One of our taglines internally is 'thinking is surviving' cause it's not just about being good with a controller and being able to, you know, run and switch weapons on the fly, although that will help you stay alive. It's literally about just being aware of what's going on around you and being able to change the way you think about things very, very quickly.

Q: I understand that in the game's parlance, the infected are referred to us freakers and not as zombies since technically they're not undead. But I think it's fair to say that most of the people who direct a cursory glance at "Days Gone" will think of it as a zombie game. Why did you decide to make a game that fits within such an already crowded genre?

A: Um, it is a big question, and it's super interesting. The classic Romero zombies are dead and they've been reanimated somehow and are shambling around somehow and they serve no purpose in the world other than to wander around and if you get too close they want to eat your brains and that's pretty much it. That standard trope of zombies is pretty widespread, right? That's what "The Walking Dead" is. There's another type of zombie, the more recent type which is "I Am Legend" or "28 Days Later" zombies, which are infected humans that are really fast and powerful, and different. And I think we're probably closer to that. So in the sense that, yeah, if you call everything in that genre zombies, I'll cop to that we're a zombie game.

But here's the thing, what would the world be like without them? You know, Cormac McCarthy's "The Road," is one of my favorite books and the movie is pretty decent as well, but you're not turning that into a video game because then you've got this guy and he's wandering around in this empty world and he's got these pockets of human beings to take on once and awhile. And, you know, that's not a game. It's like the thing about shooters is that there has to be something to shoot and there is really not that many (options) available. Like, you have enemy soldiers, aliens, demons, zombies. I mean, what else is there? I think that's probably one of the things that critics don't take into account when they make comments like that. They just don't realize it. To me it just comes down to trying to make it more relatable because for me the freakers are a huge part of the story. It's not just filler in the open-world. There is a story behind the virus. There is a story behind how they're mutating, which can affect the gameplay. There's NERO, National Emergency Response Organization, our sort of cross between FEMA and the NSA and they're out there studying them for some reason, and they're learning things and if the player wants to they can learn way more about them. And so, you know, again, there's just a lot of work that goes into trying to create a new species, to be honest.

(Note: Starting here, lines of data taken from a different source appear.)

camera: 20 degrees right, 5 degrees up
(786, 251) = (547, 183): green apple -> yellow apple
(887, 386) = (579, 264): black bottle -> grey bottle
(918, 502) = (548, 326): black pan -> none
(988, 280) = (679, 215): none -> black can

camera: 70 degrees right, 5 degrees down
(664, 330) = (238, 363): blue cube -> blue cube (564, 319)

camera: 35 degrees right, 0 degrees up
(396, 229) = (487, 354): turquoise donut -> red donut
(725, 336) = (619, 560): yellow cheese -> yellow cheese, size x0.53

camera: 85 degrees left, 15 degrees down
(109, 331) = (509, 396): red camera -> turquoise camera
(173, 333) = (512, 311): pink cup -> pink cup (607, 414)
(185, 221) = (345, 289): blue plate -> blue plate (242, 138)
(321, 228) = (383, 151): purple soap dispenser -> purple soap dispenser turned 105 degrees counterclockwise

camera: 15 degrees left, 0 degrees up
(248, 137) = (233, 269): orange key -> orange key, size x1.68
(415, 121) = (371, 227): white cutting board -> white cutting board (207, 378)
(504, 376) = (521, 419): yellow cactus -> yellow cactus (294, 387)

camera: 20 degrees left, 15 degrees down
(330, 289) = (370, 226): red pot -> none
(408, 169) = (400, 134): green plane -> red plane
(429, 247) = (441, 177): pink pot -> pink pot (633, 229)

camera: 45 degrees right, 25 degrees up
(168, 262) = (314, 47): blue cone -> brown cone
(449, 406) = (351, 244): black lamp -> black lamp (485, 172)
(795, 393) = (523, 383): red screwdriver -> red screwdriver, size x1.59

I wouldn't call them mutants because that introduces another science fiction trope, right? I think what you want to do is try to create a new species or a new enemy type and maybe by the time people play the game, they will understand why we don't call them zombies, why freakers aren't just re-wrapped creature types with a new name and hopefully they'll understand that we have done something kind of new here and dynamic in a way that we haven't seen and it's got a whole back story to it and there's something going on with this enemy type that we haven't seen before. And it's hard to do that, it's hard to create something new for the first time.